[Opening Supplied information section]
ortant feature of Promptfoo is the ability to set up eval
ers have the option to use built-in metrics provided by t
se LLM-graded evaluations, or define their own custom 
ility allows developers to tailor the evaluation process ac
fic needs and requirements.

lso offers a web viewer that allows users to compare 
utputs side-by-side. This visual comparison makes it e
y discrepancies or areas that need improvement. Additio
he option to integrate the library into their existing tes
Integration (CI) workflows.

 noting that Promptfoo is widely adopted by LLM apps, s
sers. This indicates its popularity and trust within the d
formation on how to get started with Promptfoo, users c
[Closing Supplied information section]
[Opening Supplied information section]
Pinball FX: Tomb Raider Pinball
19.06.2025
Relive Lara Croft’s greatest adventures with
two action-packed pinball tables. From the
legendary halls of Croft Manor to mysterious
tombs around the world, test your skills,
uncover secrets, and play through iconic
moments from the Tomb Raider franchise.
[Closing Supplied information section]
- **Brief**:
Where the data above reaches the line holding "legendary halls of Croft Manor to mysterious", begin printing, and stop after the line holding "moments from the Tomb Raider franchise.". Each line must be reproduced exactly, with nothing else added.

- **Final answer**:
legendary halls of Croft Manor to mysterious
tombs around the world, test your skills,
uncover secrets, and play through iconic
moments from the Tomb Raider franchise.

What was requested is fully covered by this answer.